I would not suggest using Atlas track for a temporary "under the tree" layout. Atlas track is arguably the best track on the market, but it is designed to be permanently affixed to the table top and will work loose during operation if not, especially in curves as the heavier trains will push the track apart.
In your situation I would recommend either a layer of carpet or batting (best), filling the cavity of the Fastrack with something (I tried expanding foam per Lee's suggestion in a earlier thread and was pleased with the results, but labor intensive) or reverting back to the tried and true tubular track sitting inside a molded rubber roadbed, which is the quietest tubular track I have ever heard.
 
Originally Posted by pr51713:

My plan is to run the train underneath the Christmas tree and probably around the room. The room is hard wood floors.

Originally Posted by pr51713:
 
Get some felt from JoAnn's Fabrics. It comes in 60" x ?yd. The premium is polyester, durable and reasonably priced. Choose the color you like. Cut it to suit your needs. When finished. roll it up for the next setup. Department 56 houses, people and other objects sit on it nicely. It will suit your needs and work great for a floor layout.

I guess I am missing a few things that everyone is doing. My plan is to run the train underneath the Christmas tree and probably around the room. The room is hard wood floors.

 

The best way to cut Fastrak noise is to use any other type of track other then Fastrak.

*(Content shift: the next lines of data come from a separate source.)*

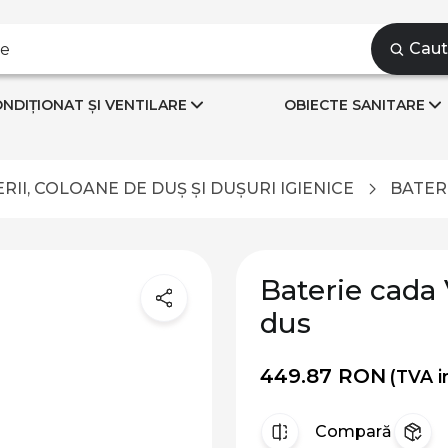
Cau
NDIȚIONAT ȘI VENTILARE
OBIECTE SANITARE
RII, COLOANE DE DUȘ ȘI DUȘURI IGIENICE
BATER
Baterie cada
dus
449.87 RON
(TVA i
Compară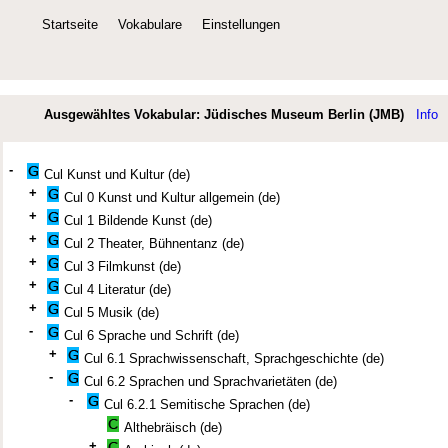
Startseite
Vokabulare
Einstellungen
Ausgewähltes Vokabular: Jüdisches Museum Berlin (JMB)
Info
-
Cul Kunst und Kultur (de)
+
Cul 0 Kunst und Kultur allgemein (de)
+
Cul 1 Bildende Kunst (de)
+
Cul 2 Theater, Bühnentanz (de)
+
Cul 3 Filmkunst (de)
+
Cul 4 Literatur (de)
+
Cul 5 Musik (de)
-
Cul 6 Sprache und Schrift (de)
+
Cul 6.1 Sprachwissenschaft, Sprachgeschichte (de)
-
Cul 6.2 Sprachen und Sprachvarietäten (de)
-
Cul 6.2.1 Semitische Sprachen (de)
Althebräisch (de)
+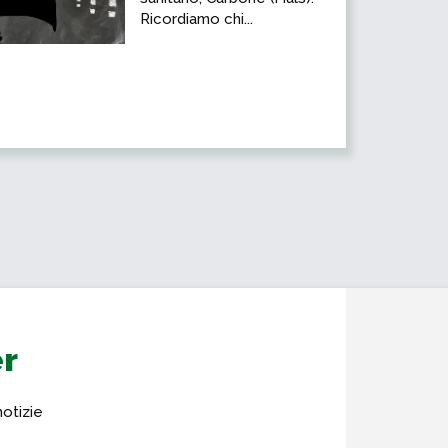
Ricordiamo chi...
er
notizie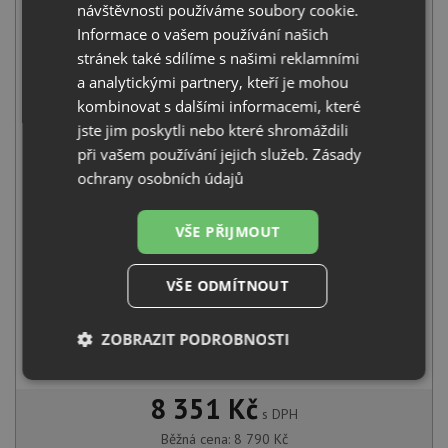
návštěvnosti používáme soubory cookie.
Informace o vašem používání našich
stránek také sdílíme s našimi reklamními
a analytickými partnery, kteří je mohou
Alveus CADIT 50 white 11
kombinovat s dalšími informacemi, které
6 200
Kč
s DPH
jste jim poskytli nebo které shromáždili
+
při vašem používání jejich služeb.
Zásady
ochrany osobních údajů
VŠE PŘIJMOUT
VŠE ODMÍTNOUT
ZOBRAZIT PODROBNOSTI
Alveus BEA chrom/bílá
2 590
Kč
s DPH
Nezbytně
Výkonové
Soubory
nutné
soubory
cílení
8 351 Kč
s DPH
soubory
Běžná cena:
8 790
Kč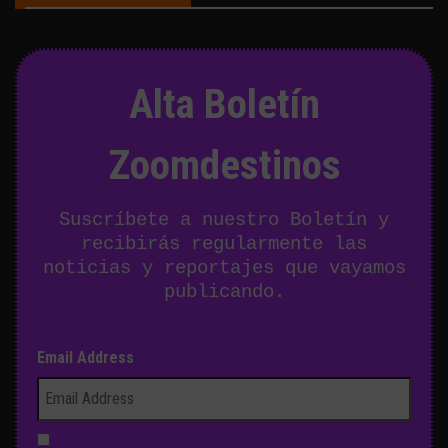
Alta Boletín
Zoomdestinos
Suscríbete a nuestro Boletín y
recibirás regularmente las
noticias y reportajes que vayamos
publicando.
Email Address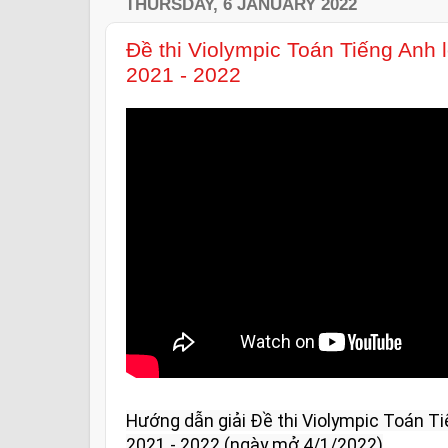
THURSDAY, 6 JANUARY 2022
Đề thi Violympic Toán Tiếng Anh
2021 - 2022
Hướng dẫn giải Đề thi Violympic Toán Ti
2021 - 2022 (ngày mở 4/1/2022)
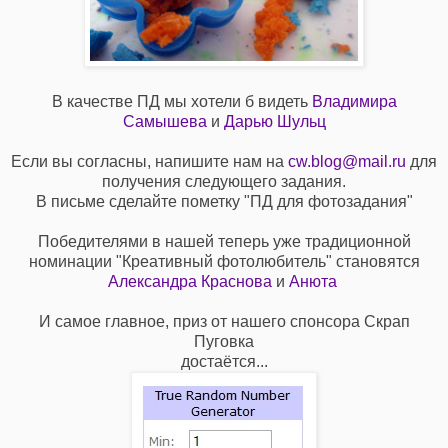
В качестве ПД мы хотели б видеть
Владимира
Самышева
и
Дарью Шульц
Если вы согласны, напишите нам на
cw.blog@mail.ru
для
получения следующего задания.
В письме сделайте пометку "ПД для фотозадания"
Победителями в нашей теперь уже традиционной
номинации "Креативный фотолюбитель" становятся
Александра Краснова
и
Анюта
И самое главное, приз от нашего спонсора Скрап
Пуговка
достаётся...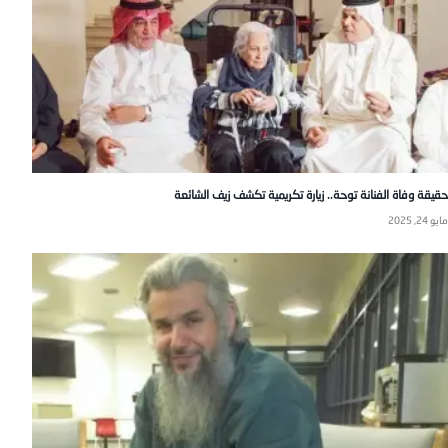
حقيقة وفاة الفنانة توحة.. زيارة تكريمية تكشف زيف الشائعة
مايو 24, 2025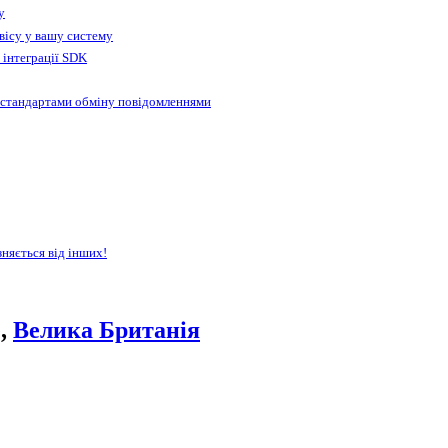
у
вісу у вашу систему
 інтеграції SDK
 стандартами обміну повідомленнями
зняється від інших!
e,
Велика Британія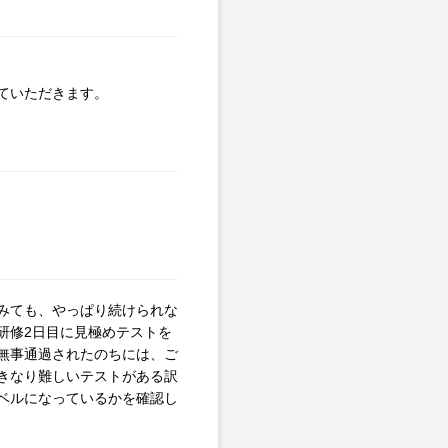
ていただきます。
みても、やっぱり続けられな
研修2日目に見極めテストを
無事通過されたのちには、ご
きなり難しいテストがある訳
ベルになっているかを確認し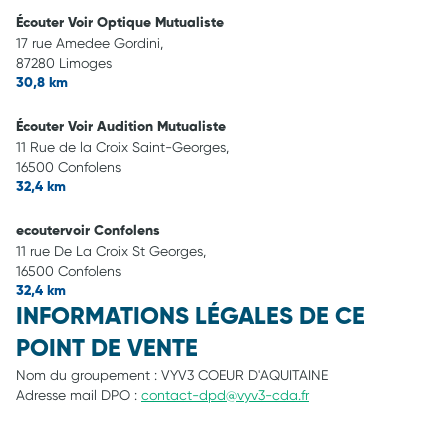
Écouter Voir Optique Mutualiste
17 rue Amedee Gordini,
87280 Limoges
30,8 km
Écouter Voir Audition Mutualiste
11 Rue de la Croix Saint-Georges,
16500 Confolens
32,4 km
ecoutervoir Confolens
11 rue De La Croix St Georges,
16500 Confolens
32,4 km
INFORMATIONS LÉGALES DE CE
POINT DE VENTE
Nom du groupement :
VYV3 COEUR D'AQUITAINE
Adresse mail DPO :
contact-dpd@vyv3-cda.fr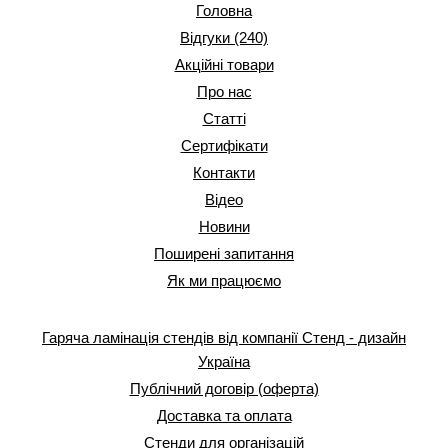
Головна
Відгуки (240)
Акційні товари
Про нас
Статті
Сертифікати
Контакти
Відео
Новини
Поширені запитання
Як ми працюємо
Гаряча ламінація стендів від компанії Стенд - дизайн
Україна
Публічний договір (оферта)
Доставка та оплата
Стенди для організацій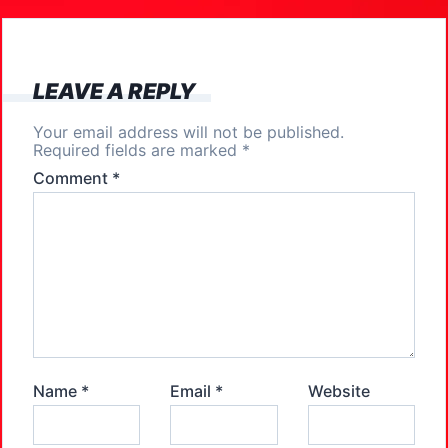
o
o
o
n
k
LEAVE A REPLY
Your email address will not be published.
Required fields are marked
*
Comment
*
Name
*
Email
*
Website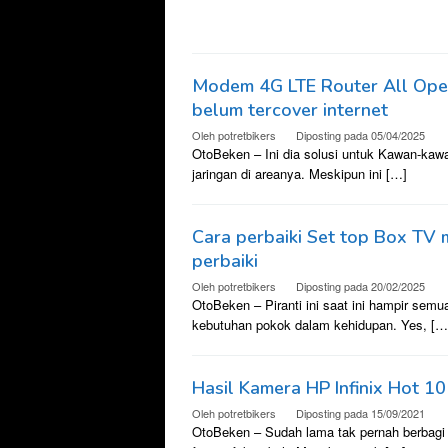
Modem 4G LTE Router All Oper
belum tercover internet
Oleh
potretbikers
Diposting pada
05/04/2025
OtoBeken – Ini dia solusi untuk Kawan-kaw
jaringan di areanya. Meskipun ini […]
Cara perbaiki Set top Box TV m
perbaiki
Oleh
potretbikers
Diposting pada
20/02/2025
OtoBeken – Piranti ini saat ini hampir sem
kebutuhan pokok dalam kehidupan. Yes, […
Hasil Kamera HP Infinix Hot 1
Oleh
potretbikers
Diposting pada
15/09/2021
OtoBeken – Sudah lama tak pernah berbagi i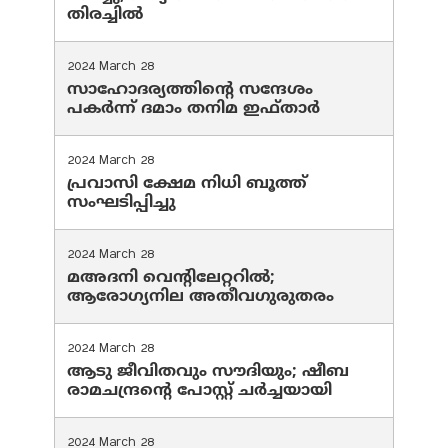
തിരച്ചിൽ
2024 March 28
സാഹോദര്യത്തിന്റെ സന്ദേശം
പകർന്ന് ദമാം തനിമ ഇഫ്‌താർ
2024 March 28
പ്രവാസി ക്ഷേമ നിധി ബൂത്ത്
സംഘടിപ്പിച്ചു
2024 March 28
മഅദനി വെന്റിലേറ്ററിൽ;
ആരോഗ്യനില അതീവഗുരുതരം
2024 March 28
ആടു ജീവിതവും സൗദിയും; ഷീബ
രാമചന്ദ്രന്റെ പോസ്റ്റ് ചര്‍ച്ചയായി
2024 March 28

You can insulate as much as you want underneath the road bed but that is not the problem it will cut the noise a bit but the noise is in the rail attached to a hard plastic base.

 

I run temporary tracks at several train shows a year. Roll out some carpet and Gargraves, old K-Line Super snap, Atlas, even old 0-27 stuff work great long trains running fast not that bad.

But Fastrak is problem even on the carpet a train running on this same train tested on the different track systems they all are by far quieter then on the Fastrak.

 

The Fastrak rail is a U shapped with plastic tabs sticking up underneath the track from the plastic base. This creates a sound chamber much like a speaker box that amplifies the sounds! \

I took a piece apart to see if could fill it with something under the rail to cut the sound chamber not easy not really worth while.

 

RMT has the old K-Line Snap track great stuff looks good and low noise.

Check it out they had a bunch on sale at a lot less then Fastrak prices;

http://www.readymadetoys.com/susntruma520.html

 

You could get a ton of track for a lot less then Fastrak.

 

I use this all the time at shows and it goes together easy stays together and trains run well and are low noise.

Fastrak if you use it as I do at shows over time the tabs loosen up track does not stay snapped together and unless joints are perfectly straight the power can be lost between track sections, arching.

 

RMT 0-72 loop $34.99

Fastrak 0-72 loop with a discount at major Lionel train store $100

 

 

Last edited by kj356

KJ,

   FasTrack can be noisy, however I supress the noise quite well and FasTrack

runs all different kinds of trains very very well, even Tin Plate.  Now I do agree with you as far as the original K-Line & RMT Super Snap track and switches, great stuff, with decently low noise level.   I like both FasTrack & Super Snap and will continue to use both, along with the oval of 031 RealTrax inside the 036 FasTrack under the Christmas tree.